You enrolled in a Flexible Spending Account (FSA) and made your election for the year. A month into the plan year, you have an eligible dental expense and use your benefits card to pay it. A week passes and you receive a request for documentation of the expense. You quickly pull out the BRiMobile app, snap a picture of your credit card receipt and submit it for review. Your documentation is reviewed and you receive a second notice indicating your expense was not cleared. Frustration builds… “What could I have done differently? Why don’t they think my expense is eligible? I know it is.”
The reality is that a standard credit card receipt rarely contains the clarifying information needed to verify the eligibility of the expense. When submitting a receipt or documentation of an expense, it is important that it contains the required information to show it was eligible. Think back to your early education. As long as you have answered the 4W’s and an H (e.g. Who, Where, What, When and How Much), you are all set.
Five basic questions about Receipt Acceptance
- Who is the expense for? The receipt should indicate who received the eligible service/item.

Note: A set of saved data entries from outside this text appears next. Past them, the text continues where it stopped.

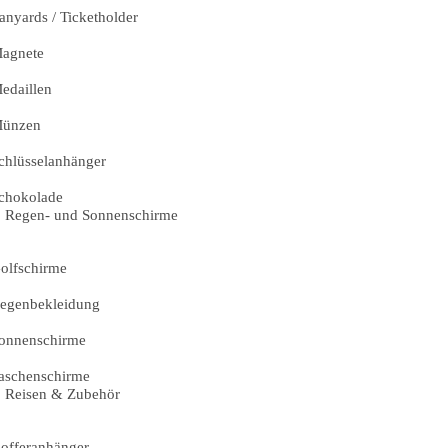
anyards / Ticketholder
agnete
edaillen
ünzen
chlüsselanhänger
chokolade
Regen- und Sonnenschirme
olfschirme
egenbekleidung
onnenschirme
aschenschirme
Reisen & Zubehör
offeranhänger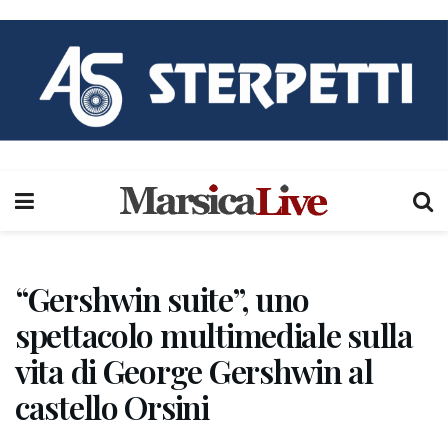
“Gershwin suite”, uno
spettacolo multimediale sulla
vita di George Gershwin al
castello Orsini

- Where was the service provided? This is used to confirm that services were provided through a licensed practitioner or facility.
- What service/item was provided? This indicates what services or items are being provided. This is reviewed against IRS eligibility information to ensure the service is eligible. With certain expenses, you may be asked to provide a letter of medical necessity to confirm its eligibility.
- When did the service take place? The date of service is used to determine what plan year the expense may apply against. Your employer determines the specific dates that the services must be provided and the cut-off for submitting expense for reimbursement.
- How much is the service/item? This is the amount you were responsible for. In some cases, this amount may vary from the amount that was used on your benefits card.
So you might be thinking “That’s nice, but where do I find all of this information?” It is actually a lot easier to obtain than it might seem at first glance.
OPTION 1: ITEMIZED BILL. You will commonly receive an itemized bill from the health care provider where the service occurred.
OPTION 2: AN EXPLANATION OF BENEFITS (EOB). If the expense was billed through your insurance company, they will also have an Explanation of Benefits (EOB) which provides this same level of detail.
Health care providers and insurance companies are required to provide these types of documents regarding the services/benefits you receive. If you did not receive or are not able to locate these documents, you are often able to pull a copy from your online account records with either the provider or insurance carrier. You may also request to have one sent to you. Just remember the 4W’s and an H.